Tajik Imam arrested on “Salafism” charges. 44-year-old Abdulhaq Obidov was arrested last week in a Dushanbe mosque following statements commemorating Hikmatullo Tojikobodi as “the country’s greatest leader“, as the late Sufi theologian died April 14. Previously quoted saying “Islam does not need a party” , Hikmatullo targeted had criticism toward the banned Islamic Renaissance Party of Tajikistan (IRPT), but also offered praise for Tajik leader Emomali Rahmon. It remains unanswered as to why Obidov was really detained, but some suspect the arrest will be used as a propaganda tool for the country’s new anti-terrorism push. Tajikistan and Iran are launching a new joint military defense committee to enhance cooperation and fight terrorism, in a region where extremism threatens to spread from neighbour Afghanistan, where US troops are soon to withdraw from. According to the latest US Religious Freedom Commision report, Tajikistan and Iran are both countries with particular concerns over religious freedoms.

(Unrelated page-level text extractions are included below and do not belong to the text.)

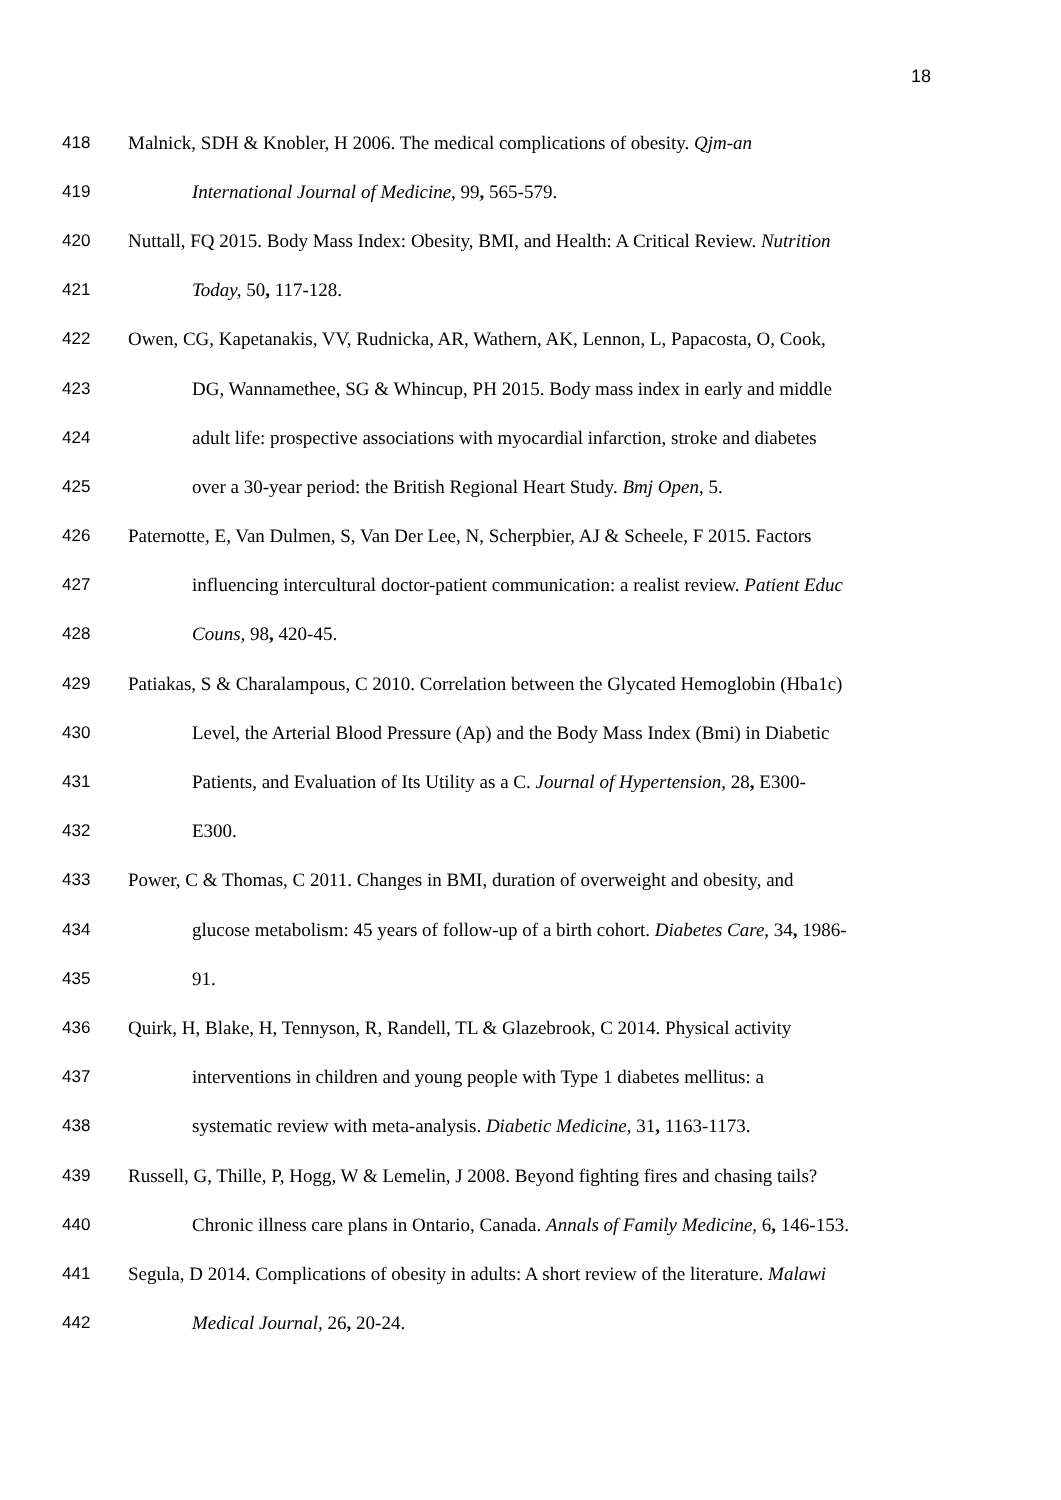18
418 Malnick, SDH & Knobler, H 2006. The medical complications of obesity. Qjm-an
419 International Journal of Medicine, 99, 565-579.
420 Nuttall, FQ 2015. Body Mass Index: Obesity, BMI, and Health: A Critical Review. Nutrition
421 Today, 50, 117-128.
422 Owen, CG, Kapetanakis, VV, Rudnicka, AR, Wathern, AK, Lennon, L, Papacosta, O, Cook,
423 DG, Wannamethee, SG & Whincup, PH 2015. Body mass index in early and middle
424 adult life: prospective associations with myocardial infarction, stroke and diabetes
425 over a 30-year period: the British Regional Heart Study. Bmj Open, 5.
426 Paternotte, E, Van Dulmen, S, Van Der Lee, N, Scherpbier, AJ & Scheele, F 2015. Factors
427 influencing intercultural doctor-patient communication: a realist review. Patient Educ
428 Couns, 98, 420-45.
429 Patiakas, S & Charalampous, C 2010. Correlation between the Glycated Hemoglobin (Hba1c)
430 Level, the Arterial Blood Pressure (Ap) and the Body Mass Index (Bmi) in Diabetic
431 Patients, and Evaluation of Its Utility as a C. Journal of Hypertension, 28, E300-
432 E300.
433 Power, C & Thomas, C 2011. Changes in BMI, duration of overweight and obesity, and
434 glucose metabolism: 45 years of follow-up of a birth cohort. Diabetes Care, 34, 1986-
435 91.
436 Quirk, H, Blake, H, Tennyson, R, Randell, TL & Glazebrook, C 2014. Physical activity
437 interventions in children and young people with Type 1 diabetes mellitus: a
438 systematic review with meta-analysis. Diabetic Medicine, 31, 1163-1173.
439 Russell, G, Thille, P, Hogg, W & Lemelin, J 2008. Beyond fighting fires and chasing tails?
440 Chronic illness care plans in Ontario, Canada. Annals of Family Medicine, 6, 146-153.
441 Segula, D 2014. Complications of obesity in adults: A short review of the literature. Malawi
442 Medical Journal, 26, 20-24.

Kazakhstan launches its own COVID-19 vaccine QazVac. On 23 April, the president of Kazakhstan, Qasym-Jomart Toqayev, announced that the first batch of 50,0000 doses of Kazakhstan’s locally-made COVID-vaccine QazVac had been dispatched to several regions of the country. Vaccinations with QazVac is expected to kick off on 26 April with the second batch of another 50,000 doses to be produced in May. The QazVac is the product of the Research Institute for Biological Safety Problems in Kazakhstan, with bottling and packaging carried out in Turkey Kazakhstan lacks the necessary industrial facilities. The Director-General of the Research Institute for Biological Safety Problems, Kunsulu Zakarya, informed that the third phase of clinical trials is likely to be finished by the 9th of July and that QazVac had 100% efficiency in the first stage of the clinical trials. Kazakhstan is among five countries in the world (the United States, the United Kingdom, China, Russia, and India) to have developed its own vaccine against the COVID-19.